• _Activity_: For every line below, restate it exactly and drop the images.

• _Source data_:
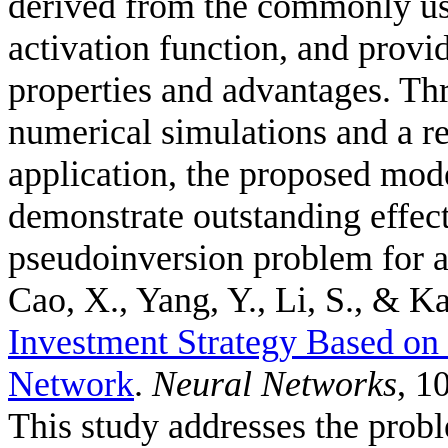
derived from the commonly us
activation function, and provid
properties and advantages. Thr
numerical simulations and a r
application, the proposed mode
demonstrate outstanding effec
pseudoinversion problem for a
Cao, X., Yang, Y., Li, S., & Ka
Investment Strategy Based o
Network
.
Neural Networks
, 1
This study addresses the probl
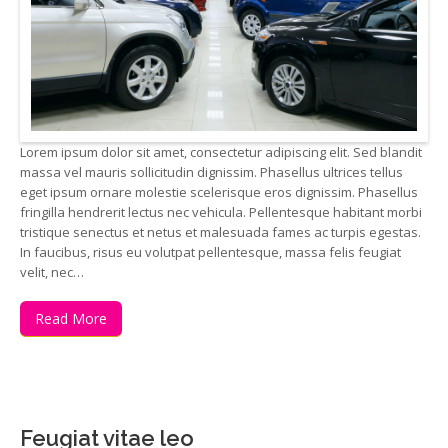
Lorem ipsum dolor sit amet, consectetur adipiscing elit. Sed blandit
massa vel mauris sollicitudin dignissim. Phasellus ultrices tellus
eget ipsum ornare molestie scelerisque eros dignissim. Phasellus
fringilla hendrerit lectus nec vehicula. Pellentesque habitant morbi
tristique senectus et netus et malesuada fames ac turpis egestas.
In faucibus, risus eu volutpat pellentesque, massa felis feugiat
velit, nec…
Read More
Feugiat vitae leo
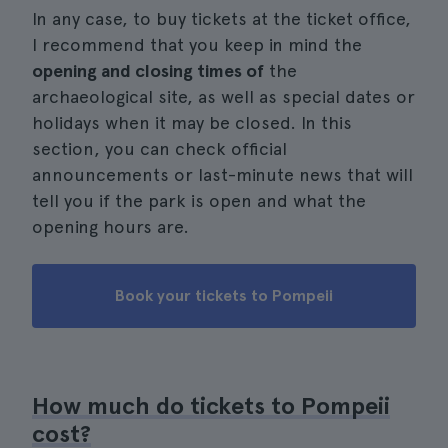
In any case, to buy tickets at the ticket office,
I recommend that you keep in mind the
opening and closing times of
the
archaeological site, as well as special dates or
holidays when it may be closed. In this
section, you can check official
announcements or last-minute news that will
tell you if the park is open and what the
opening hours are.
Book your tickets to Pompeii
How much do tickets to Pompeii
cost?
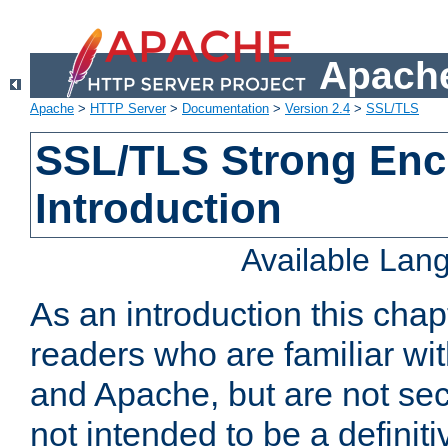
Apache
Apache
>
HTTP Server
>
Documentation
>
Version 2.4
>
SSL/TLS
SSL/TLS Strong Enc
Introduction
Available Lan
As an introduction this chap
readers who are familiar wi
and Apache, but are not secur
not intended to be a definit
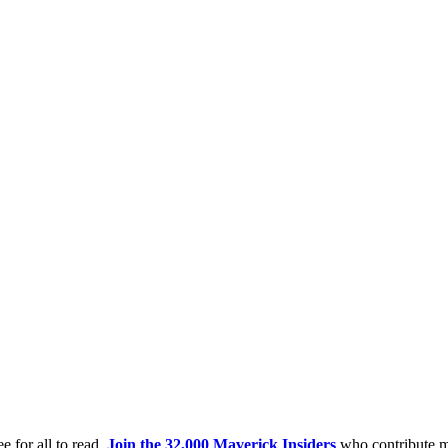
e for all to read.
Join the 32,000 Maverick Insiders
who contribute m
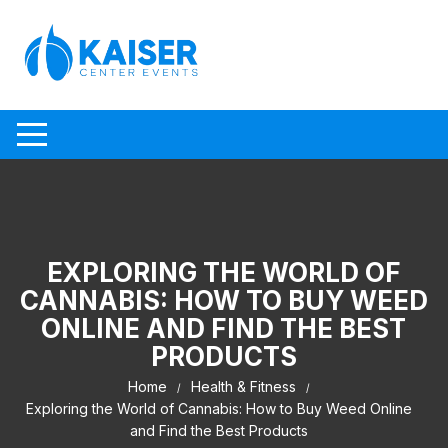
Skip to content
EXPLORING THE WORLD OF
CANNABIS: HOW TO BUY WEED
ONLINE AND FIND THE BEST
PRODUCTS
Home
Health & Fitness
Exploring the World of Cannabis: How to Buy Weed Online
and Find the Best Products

• _Response to the exercise_:
derived from the commonly us
activation function, and provid
properties and advantages. Thr
numerical simulations and a r
application, the proposed mode
demonstrate outstanding effec
pseudoinversion problem for a
Cao, X., Yang, Y., Li, S., & Ka
Investment Strategy Based o
Network
.
Neural Networks
, 1
This study addresses the probl
Lorem ipsum dolor sit amet, consectetur adipiscing elit. Sed blandit
massa vel mauris sollicitudin dignissim. Phasellus ultrices tellus
eget ipsum ornare molestie scelerisque eros dignissim. Phasellus
fringilla hendrerit lectus nec vehicula. Pellentesque habitant morbi
tristique senectus et netus et malesuada fames ac turpis egestas.
In faucibus, risus eu volutpat pellentesque, massa felis feugiat
velit, nec…
Read More
Feugiat vitae leo
In any case, to buy tickets at the ticket office,
I recommend that you keep in mind the
opening and closing times of
the
archaeological site, as well as special dates or
holidays when it may be closed. In this
section, you can check official
announcements or last-minute news that will
tell you if the park is open and what the
opening hours are.
Book your tickets to Pompeii
How much do tickets to Pompeii
cost?
Apache
Apache
>
HTTP Server
>
Documentation
>
Version 2.4
>
SSL/TLS
SSL/TLS Strong Enc
Introduction
Available Lan
As an introduction this chap
readers who are familiar wi
and Apache, but are not secur
not intended to be a definit
e for all to read.
Join the 32,000 Maverick Insiders
who contribute m
Skip to content
EXPLORING THE WORLD OF
CANNABIS: HOW TO BUY WEED
ONLINE AND FIND THE BEST
PRODUCTS
Home
Health & Fitness
Exploring the World of Cannabis: How to Buy Weed Online
and Find the Best Products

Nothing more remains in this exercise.